Chris Johns: Market capitalism is becoming a corporate Game of Thrones

A system that is rigged to produce only a few winners is utterly unsustainable

Uber’s less than stellar launch on the US stock market was significant in more ways than one. On one measure it was possibly the least successful initial public offering (IPO) in history; on other metrics it was merely one of the worst.

Investment bankers get paid lots of money and are supposed to know enough about corporate valuation and investor demand to make sure this sort of thing doesn’t happen. One of the many dirty secrets of corporate finance is that it involves as much art as science. The simple question, “how much is a company worth” has many different answers. “How much would you like it to be worth?” is, perhaps, the only honest answer.

Stock markets are supposed to be a mechanism that efficiently matches savers with companies who need funds to grow. Firms have alternative sources of cash: they can borrow, from banks or friends, rather than sell themselves, in whole or in part, to strangers.

But the whole point of a stock market is to provide a cheap and efficient source of capital for firms who can then deploy that cash in the interests of economic growth. That’s the theory anyway.


One of the many ways in which capitalism is changing – some would say becoming more rigged – is the malfunctioning of stock markets. Uber is an example of a company that, until last week at least, mostly relied on venture capitalists and other private sources for its cash needs.

The point about listed stock markets is that they are public, accessible by anyone and, usually, highly regulated. Public equity markets are supposed to enable anyone to share in ownership and, therefore, corporate profits growth. That’s why equities are also called shares.

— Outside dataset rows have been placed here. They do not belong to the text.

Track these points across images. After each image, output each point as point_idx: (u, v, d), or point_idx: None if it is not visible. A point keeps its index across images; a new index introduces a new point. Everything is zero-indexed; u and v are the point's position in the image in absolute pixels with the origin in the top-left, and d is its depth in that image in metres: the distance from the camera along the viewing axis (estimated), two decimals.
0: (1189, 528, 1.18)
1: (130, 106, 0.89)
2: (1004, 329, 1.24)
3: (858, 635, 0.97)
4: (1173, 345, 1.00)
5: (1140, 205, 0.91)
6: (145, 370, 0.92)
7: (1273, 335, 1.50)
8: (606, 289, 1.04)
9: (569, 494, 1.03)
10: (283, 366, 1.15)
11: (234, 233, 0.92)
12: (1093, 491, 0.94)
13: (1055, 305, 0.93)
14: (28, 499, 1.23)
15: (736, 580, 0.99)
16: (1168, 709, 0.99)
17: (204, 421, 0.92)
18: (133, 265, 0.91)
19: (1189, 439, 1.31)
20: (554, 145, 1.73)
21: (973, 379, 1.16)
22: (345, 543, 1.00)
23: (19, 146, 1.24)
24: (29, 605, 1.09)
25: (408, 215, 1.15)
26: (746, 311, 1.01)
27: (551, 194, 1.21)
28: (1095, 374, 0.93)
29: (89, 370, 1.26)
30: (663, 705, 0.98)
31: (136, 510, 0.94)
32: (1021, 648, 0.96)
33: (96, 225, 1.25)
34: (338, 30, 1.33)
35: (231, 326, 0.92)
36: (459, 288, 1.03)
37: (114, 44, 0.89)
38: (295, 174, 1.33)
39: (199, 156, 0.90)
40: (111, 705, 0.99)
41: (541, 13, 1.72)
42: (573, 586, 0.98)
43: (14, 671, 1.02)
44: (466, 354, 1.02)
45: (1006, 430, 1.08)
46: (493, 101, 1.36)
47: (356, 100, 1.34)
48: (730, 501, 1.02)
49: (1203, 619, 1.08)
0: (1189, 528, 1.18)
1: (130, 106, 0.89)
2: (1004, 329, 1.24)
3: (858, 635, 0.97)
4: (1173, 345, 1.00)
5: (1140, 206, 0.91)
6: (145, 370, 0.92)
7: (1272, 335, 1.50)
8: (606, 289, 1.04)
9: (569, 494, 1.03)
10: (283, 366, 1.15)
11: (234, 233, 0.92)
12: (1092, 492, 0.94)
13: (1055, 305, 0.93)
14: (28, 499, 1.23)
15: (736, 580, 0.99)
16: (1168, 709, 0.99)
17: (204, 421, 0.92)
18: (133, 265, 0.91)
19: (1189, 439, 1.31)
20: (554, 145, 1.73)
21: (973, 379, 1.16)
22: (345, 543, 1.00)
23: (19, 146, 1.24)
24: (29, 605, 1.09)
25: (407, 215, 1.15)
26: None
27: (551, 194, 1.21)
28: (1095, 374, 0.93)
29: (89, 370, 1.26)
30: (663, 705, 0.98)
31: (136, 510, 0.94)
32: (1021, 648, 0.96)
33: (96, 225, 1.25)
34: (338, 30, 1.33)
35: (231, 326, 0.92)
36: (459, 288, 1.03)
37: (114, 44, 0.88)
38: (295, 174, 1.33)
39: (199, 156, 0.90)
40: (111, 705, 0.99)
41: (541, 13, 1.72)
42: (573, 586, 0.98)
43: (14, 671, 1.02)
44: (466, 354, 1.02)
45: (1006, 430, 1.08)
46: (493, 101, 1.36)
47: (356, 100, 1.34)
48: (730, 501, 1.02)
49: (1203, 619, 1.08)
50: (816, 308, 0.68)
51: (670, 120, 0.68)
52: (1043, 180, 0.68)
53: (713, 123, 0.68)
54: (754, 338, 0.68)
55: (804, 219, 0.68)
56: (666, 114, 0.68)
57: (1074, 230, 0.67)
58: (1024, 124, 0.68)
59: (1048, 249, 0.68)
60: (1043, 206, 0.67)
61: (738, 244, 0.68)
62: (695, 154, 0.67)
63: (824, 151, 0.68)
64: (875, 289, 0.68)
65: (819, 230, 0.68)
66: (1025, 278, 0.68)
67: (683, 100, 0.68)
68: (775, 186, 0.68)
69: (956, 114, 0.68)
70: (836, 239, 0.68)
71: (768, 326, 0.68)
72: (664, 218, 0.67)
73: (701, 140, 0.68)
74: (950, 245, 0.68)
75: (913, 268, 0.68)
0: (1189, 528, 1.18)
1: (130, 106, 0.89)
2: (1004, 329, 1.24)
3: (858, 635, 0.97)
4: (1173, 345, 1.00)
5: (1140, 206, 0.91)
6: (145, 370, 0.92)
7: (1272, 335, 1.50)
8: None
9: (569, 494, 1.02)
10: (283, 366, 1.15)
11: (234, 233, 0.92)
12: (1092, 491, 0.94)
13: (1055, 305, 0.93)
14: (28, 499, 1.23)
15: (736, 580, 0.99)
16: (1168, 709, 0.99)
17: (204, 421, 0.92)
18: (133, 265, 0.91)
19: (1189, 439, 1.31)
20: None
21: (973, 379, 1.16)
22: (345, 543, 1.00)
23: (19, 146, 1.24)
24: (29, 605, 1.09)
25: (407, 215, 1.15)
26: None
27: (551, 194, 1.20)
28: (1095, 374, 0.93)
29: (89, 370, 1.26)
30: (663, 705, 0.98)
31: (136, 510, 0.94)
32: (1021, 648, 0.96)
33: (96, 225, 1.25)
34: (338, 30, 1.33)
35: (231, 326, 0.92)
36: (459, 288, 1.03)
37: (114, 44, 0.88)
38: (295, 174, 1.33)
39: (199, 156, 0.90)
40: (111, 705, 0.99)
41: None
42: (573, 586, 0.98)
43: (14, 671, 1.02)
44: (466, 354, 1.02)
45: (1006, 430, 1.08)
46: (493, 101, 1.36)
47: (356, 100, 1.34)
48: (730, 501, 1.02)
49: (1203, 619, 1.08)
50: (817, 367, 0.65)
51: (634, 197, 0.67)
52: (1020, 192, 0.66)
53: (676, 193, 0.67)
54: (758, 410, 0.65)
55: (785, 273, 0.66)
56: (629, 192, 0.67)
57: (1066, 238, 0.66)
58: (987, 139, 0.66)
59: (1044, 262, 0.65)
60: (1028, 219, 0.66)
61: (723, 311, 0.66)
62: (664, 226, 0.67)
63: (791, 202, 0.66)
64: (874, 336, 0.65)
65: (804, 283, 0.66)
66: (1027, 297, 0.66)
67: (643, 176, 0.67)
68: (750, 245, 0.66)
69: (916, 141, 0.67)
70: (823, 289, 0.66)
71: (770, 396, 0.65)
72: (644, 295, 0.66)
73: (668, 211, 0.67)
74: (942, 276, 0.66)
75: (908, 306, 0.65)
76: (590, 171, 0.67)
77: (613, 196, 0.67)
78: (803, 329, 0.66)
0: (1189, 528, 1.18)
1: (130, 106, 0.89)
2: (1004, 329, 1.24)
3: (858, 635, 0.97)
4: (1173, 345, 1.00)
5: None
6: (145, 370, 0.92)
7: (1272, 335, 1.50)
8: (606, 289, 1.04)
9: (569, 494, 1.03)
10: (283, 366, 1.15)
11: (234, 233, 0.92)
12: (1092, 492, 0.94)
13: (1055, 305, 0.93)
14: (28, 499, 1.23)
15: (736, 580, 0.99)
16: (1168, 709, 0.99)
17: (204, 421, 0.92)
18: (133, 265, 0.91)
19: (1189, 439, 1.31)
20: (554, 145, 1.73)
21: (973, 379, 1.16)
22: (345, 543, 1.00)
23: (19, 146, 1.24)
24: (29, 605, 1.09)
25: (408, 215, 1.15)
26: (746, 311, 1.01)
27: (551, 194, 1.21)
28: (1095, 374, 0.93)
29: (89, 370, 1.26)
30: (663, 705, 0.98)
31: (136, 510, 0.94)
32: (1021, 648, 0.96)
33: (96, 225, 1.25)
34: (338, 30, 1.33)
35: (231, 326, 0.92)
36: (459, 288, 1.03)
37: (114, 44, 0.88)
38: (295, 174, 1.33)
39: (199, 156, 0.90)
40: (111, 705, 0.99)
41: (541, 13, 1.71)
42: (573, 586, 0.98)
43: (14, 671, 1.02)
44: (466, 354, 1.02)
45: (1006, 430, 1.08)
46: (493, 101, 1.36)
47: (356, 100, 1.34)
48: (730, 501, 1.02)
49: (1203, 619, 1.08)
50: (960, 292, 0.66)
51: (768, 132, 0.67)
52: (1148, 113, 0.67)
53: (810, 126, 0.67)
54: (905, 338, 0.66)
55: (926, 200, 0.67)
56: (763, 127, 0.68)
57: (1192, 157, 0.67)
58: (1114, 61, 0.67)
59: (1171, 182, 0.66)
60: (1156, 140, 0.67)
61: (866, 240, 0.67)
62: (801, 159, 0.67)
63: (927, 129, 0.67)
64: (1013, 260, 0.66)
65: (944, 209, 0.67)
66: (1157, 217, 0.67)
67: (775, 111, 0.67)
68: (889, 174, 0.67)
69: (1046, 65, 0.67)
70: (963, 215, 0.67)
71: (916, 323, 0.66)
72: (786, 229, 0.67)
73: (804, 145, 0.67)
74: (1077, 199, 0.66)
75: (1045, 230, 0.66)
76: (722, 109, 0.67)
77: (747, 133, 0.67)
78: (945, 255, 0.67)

Listing on a stock exchange – the traditional IPO – in principle should offer outside investors the opportunity to share in the next stage of growth. The company is saying that it has identified a growth path, usually requiring capital investment, for which it needs cash. Potential investors are tasked with deciding whether or not the company’s ideas about the future make any sense.

So, in the case of Uber, the investment proposition is that the ride-sharing business will one day make a lot of money. Current losses are massive but temporary. Uber thinks it can see a transformation away from today’s high costs and low revenues.

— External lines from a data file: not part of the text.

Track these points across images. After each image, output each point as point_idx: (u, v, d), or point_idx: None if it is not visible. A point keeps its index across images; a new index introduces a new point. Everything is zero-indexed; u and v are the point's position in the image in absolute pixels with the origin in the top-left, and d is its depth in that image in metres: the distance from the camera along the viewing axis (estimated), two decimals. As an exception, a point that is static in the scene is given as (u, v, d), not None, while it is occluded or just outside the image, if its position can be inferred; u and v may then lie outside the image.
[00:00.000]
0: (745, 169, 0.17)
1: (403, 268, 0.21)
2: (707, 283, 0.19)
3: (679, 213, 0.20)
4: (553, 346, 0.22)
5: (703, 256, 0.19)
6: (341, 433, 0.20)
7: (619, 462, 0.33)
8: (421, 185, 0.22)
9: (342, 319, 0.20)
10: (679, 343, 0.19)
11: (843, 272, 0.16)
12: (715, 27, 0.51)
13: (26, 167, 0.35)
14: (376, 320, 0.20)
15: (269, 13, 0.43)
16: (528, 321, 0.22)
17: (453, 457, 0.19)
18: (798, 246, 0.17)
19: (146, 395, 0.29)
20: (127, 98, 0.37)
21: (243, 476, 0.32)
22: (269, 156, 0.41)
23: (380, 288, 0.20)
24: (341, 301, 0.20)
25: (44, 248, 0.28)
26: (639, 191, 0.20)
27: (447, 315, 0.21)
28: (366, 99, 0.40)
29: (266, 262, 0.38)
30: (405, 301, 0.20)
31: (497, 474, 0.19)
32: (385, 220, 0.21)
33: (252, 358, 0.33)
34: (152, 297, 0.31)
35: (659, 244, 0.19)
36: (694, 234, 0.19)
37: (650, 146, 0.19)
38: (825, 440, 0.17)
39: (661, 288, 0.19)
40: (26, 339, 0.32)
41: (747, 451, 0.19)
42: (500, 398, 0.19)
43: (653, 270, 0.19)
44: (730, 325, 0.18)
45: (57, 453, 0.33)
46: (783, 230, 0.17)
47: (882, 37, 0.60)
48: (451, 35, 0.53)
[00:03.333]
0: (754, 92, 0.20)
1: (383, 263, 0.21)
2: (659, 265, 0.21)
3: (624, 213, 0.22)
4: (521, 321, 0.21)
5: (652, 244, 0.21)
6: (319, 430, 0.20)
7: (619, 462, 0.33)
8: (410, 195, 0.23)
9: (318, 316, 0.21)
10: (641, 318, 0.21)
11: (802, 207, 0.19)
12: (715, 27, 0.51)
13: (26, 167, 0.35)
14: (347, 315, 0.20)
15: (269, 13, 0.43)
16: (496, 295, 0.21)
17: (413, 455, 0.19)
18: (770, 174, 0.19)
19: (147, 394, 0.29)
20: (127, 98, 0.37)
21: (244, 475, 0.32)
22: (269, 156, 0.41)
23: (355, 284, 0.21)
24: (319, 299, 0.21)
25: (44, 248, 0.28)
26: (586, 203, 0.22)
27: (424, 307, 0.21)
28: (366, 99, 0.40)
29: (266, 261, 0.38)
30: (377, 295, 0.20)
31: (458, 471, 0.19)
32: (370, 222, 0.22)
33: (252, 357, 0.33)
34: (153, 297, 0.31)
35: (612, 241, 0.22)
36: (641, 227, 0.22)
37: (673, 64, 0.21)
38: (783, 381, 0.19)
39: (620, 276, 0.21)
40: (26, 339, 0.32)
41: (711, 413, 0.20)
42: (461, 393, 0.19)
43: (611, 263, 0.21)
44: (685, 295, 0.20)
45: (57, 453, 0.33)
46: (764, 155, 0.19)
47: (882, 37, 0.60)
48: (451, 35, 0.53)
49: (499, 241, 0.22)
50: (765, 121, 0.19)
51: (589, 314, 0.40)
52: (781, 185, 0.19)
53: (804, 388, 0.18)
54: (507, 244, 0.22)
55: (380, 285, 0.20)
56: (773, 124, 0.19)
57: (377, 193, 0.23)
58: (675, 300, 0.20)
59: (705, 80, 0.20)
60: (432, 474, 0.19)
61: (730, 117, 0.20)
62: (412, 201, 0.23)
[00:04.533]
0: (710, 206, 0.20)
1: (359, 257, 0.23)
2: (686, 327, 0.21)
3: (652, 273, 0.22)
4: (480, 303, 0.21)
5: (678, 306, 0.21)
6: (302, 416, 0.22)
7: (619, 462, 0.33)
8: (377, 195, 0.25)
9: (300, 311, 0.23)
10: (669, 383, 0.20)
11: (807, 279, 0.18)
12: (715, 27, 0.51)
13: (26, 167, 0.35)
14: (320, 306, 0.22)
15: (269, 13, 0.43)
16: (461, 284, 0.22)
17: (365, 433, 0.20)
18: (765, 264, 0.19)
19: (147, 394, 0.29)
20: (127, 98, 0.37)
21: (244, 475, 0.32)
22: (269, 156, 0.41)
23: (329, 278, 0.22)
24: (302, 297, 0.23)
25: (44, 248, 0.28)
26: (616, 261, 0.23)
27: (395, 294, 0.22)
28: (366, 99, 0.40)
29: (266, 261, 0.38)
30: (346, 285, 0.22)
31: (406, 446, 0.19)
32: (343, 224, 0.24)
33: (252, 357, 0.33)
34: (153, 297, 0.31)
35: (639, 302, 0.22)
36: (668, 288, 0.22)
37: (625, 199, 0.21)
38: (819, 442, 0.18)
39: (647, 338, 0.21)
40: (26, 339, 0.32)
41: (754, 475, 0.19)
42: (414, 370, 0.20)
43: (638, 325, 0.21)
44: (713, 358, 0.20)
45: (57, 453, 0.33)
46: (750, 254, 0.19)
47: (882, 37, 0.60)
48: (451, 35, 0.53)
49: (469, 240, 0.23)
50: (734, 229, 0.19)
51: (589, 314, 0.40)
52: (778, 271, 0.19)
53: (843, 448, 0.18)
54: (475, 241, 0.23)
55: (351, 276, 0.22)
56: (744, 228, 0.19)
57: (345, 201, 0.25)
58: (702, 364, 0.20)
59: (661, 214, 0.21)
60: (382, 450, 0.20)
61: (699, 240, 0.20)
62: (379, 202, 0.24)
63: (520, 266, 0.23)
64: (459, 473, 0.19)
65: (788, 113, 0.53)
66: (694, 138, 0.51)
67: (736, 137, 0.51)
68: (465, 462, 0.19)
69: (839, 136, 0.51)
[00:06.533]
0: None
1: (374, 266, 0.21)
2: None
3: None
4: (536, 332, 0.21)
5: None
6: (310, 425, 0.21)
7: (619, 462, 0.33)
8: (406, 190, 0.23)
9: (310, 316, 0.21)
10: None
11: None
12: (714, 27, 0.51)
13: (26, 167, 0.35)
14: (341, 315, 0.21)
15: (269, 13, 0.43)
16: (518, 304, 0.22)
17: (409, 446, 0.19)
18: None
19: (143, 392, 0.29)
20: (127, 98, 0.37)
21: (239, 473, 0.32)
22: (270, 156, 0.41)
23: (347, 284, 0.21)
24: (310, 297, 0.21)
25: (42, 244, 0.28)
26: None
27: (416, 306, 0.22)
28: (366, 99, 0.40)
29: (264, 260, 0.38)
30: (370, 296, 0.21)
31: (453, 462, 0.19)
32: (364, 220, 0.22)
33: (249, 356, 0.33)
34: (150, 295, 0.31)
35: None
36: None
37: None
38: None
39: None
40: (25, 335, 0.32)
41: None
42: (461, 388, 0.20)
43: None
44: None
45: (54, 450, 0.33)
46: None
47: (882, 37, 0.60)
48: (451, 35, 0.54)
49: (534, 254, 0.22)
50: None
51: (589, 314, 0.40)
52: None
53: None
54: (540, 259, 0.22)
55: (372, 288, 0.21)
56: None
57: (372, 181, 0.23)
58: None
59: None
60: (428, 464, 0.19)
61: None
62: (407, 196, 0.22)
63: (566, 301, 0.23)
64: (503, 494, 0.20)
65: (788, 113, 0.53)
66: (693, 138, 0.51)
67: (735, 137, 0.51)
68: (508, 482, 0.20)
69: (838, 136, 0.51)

Sceptics argue there are no entry barriers to the business and that when Uber raises prices and/or cuts the cash it pays to drivers, the basic business model falls apart. Uber, naturally, disagrees. Perhaps it can reduce driver fees by eliminating them altogether: the advent of autonomous taxis.

All of this is good fun and amounts to the normal rough and tumble of investing. It's about trying to guess the future and spot the next Amazon, Facebook or Apple. But two (at least) aspects of this are both new and disturbing.

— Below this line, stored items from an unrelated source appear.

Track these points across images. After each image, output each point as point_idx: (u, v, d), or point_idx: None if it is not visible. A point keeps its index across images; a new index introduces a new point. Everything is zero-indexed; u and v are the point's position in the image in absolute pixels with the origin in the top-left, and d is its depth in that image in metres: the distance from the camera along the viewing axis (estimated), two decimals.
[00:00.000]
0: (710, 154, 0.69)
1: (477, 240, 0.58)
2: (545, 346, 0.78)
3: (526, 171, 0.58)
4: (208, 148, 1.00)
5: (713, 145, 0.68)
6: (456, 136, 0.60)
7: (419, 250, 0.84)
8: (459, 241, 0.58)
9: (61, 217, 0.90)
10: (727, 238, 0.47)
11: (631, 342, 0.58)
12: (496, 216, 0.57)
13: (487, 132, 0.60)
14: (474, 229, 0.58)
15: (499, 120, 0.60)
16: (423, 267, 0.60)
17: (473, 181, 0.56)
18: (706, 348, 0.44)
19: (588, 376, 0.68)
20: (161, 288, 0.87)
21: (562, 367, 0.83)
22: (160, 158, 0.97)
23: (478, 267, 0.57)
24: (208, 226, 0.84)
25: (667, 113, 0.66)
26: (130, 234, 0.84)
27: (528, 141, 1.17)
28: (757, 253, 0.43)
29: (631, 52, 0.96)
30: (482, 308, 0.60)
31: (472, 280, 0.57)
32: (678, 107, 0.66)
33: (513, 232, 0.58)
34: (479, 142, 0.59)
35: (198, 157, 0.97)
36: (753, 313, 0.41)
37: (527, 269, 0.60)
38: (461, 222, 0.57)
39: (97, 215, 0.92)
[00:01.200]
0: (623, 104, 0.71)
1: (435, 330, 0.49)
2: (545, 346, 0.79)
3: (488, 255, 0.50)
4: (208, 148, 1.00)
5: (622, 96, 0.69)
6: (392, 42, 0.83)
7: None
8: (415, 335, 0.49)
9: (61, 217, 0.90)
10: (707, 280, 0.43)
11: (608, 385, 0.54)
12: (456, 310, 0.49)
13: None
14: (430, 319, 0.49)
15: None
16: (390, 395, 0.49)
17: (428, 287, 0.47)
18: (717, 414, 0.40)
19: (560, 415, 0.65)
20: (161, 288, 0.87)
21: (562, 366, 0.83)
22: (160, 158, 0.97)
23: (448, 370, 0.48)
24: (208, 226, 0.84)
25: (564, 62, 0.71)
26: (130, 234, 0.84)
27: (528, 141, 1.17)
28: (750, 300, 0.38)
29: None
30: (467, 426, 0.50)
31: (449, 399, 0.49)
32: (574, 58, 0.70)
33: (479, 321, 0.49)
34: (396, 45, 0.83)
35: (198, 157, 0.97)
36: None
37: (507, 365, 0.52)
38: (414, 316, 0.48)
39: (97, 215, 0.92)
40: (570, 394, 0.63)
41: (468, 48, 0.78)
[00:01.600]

First, becoming the the next winner-takes-all tech giant is the name of this particular game. Most of the world’s profits growth is now accounted for by the six big US tech companies. They are eating everyone else’s lunch. The likes of Uber want to join this select group.

It’s not about being a competitive firm on a crowded paying field. The objective is to crush all opposition and to be utterly dominant. A corporate version of Game of Thrones.

This is clearly unhealthy. In purely economic terms, it has a more than a whiff of old-fashioned monopoly power. A century ago, these companies would have been broken up. Indeed, calls are growing for similar “anti-trust” activity. The co-founder of Facebook this week wrote in the New York Times a long, compelling essay making the case for breaking up the social networking giant.


But it’s not just about monopolies and anti-competitive behaviour. Winner-takes-all has social and political consequences as well. Trump and Brexit and both been facilitated and driven by this brave new world.

Second, and relatedly, Uber-style IPOs are now widely seen as mechanisms that enable venture capitalists and private equity investors to cash out. In a sense, the IPO is the end of a process rather than the start of something new. Seen in this way, initial, private, investors are the smart money and buyers of (some) IPOs are the dopes.

Far from being a mechanism to facilitate corporate and economic growth, the IPO marks, at best, diminished growth prospects. The benefits of growth accrue to a small cadre of insiders. Public stock markets provide the crumbs left on the table for the rest of us.

If this is the way public equity markets should now be viewed, even in part, then something is, indeed, broken. Perhaps – but Uber (and Lyft’s) poor post-IPO pricing and performance could be taken as evidence of markets doing exactly what they are supposed to. Either way, the problem if monopoly power remains: we are just arguing over how much Uber has or is likely to retain.

Europe continues to nibble away at the monopolies, but the Trump administration is more interested in trade wars than dismantling corporate power. Ultimately, however, reform must come because it must. A system that is rigged to produce only a few winners is utterly unsustainable.